Gram-negative bacteria, particularly Escherichia coli, are responsible for 80% of cases of SBP. Streptococcus viridans, Staphylococcus aureus, or Enterococcus fecalis will be isolated in the remaining 20% of cases. The diagnosis of SBP is made when the ascitic fluid has > 250/mm³ neutrophils. A positive culture is not needed for the diagnosis of SBP. A “clinical” diagnosis of infected ascitic fluid without a paracentesis is not adequate.

An intravenous third-generation cephalosporin (cefotaxime or ceftriaxone) for 5 to 7 days is the treatment of choice for SBP. Renal insufficiency may occur in up to one third of patients with SBP, related to impaired circulatory function with activation of the vasoconstrictor systems. Attempting to prevent this complication, administer albumin intravenously at a dose of 1.5 g/kg at the diagnosis of the infection and 1.0 g/kg 48 hours later.

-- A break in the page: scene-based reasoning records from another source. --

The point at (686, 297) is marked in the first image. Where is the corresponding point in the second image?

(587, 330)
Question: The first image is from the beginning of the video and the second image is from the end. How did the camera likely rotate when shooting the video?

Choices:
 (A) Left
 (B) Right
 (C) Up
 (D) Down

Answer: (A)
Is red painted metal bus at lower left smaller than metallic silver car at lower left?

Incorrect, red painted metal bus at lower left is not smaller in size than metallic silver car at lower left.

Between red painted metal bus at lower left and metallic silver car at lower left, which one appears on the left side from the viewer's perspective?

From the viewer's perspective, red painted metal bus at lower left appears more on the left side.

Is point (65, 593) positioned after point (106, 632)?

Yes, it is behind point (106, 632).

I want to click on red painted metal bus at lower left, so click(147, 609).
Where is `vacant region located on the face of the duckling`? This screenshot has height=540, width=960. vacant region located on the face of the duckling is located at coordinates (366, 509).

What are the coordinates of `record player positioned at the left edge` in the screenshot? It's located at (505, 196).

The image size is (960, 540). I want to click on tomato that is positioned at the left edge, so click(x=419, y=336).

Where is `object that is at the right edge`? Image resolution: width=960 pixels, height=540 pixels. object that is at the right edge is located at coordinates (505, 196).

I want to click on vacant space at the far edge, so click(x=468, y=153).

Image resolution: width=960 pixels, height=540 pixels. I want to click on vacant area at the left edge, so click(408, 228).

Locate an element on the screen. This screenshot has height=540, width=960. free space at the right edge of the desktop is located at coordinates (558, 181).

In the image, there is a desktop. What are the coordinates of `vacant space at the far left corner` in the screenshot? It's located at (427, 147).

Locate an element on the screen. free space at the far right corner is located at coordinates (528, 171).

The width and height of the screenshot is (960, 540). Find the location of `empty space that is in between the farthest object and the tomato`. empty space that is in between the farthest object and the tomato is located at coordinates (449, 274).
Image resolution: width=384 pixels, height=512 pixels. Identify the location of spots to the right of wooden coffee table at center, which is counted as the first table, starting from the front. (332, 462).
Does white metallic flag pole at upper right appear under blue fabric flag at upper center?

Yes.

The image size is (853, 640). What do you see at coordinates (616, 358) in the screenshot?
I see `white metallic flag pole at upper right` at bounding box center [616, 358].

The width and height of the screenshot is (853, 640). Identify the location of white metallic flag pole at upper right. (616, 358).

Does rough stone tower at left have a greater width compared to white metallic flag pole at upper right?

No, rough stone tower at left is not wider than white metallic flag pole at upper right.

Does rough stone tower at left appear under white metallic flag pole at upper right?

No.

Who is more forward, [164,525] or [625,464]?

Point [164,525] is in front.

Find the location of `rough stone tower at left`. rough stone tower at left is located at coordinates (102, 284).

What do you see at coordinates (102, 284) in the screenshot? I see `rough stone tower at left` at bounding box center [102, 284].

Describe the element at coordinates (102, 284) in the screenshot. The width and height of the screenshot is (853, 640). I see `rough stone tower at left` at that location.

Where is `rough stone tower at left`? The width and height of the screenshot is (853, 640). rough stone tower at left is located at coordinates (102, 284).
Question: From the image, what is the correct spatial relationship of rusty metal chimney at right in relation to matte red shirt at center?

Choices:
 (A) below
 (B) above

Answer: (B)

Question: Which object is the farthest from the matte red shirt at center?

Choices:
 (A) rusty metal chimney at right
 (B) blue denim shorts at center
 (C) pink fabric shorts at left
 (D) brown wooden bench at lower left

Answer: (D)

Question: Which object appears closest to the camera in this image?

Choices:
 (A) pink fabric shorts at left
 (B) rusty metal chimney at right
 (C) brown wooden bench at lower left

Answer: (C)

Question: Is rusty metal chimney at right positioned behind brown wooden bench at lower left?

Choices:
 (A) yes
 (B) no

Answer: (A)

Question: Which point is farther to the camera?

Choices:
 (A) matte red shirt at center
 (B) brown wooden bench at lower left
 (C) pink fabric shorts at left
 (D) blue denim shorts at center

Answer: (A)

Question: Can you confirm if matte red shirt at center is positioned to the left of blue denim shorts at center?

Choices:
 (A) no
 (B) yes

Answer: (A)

Patients with SBP have a very poor 1-year survival of only 30% to 50%. Therefore, evaluate all patients for liver transplantation after recovery from their first episode of SBP. Treat patients indefinitely with oral SBP prophylaxis, with norfloxacin 400 mg daily, ciprofloxacin 250 mg daily, or double-strength trimethoprim-sulfamethoxazole at least five times a week.

Two conditions associated with an increased risk of SBP warrant primary prophylaxis of SBP. First, in patients with gastrointestinal hemorrhage, multiple studies have shown that a short-term (7-day) administration of oral norfloxacin 400 mg twice a day or intravenous ceftriaxone 1 gm/day reduces the incidence of SBP, bacteremia, and rebleeding. Second, patients with a serum creatinine > 1.2 mg/dL, ascitic fluid protein levels < 15 g/L, a Child-Pugh score > 9, or dilutional hyponatremia (serum sodium < 130 mEq/L) should receive prophylaxis. In a randomized, placebo-controlled trial, primary prophylaxis with oral norfloxacin (400 mg/day) reduced the 1-year probability of developing SBP (7% versus 61%) and hepatorenal syndrome (28% versus 41%) and improved the 3-month survival (94% versus 62%) and the 1-year survival (60% versus 48%) compared with placebo.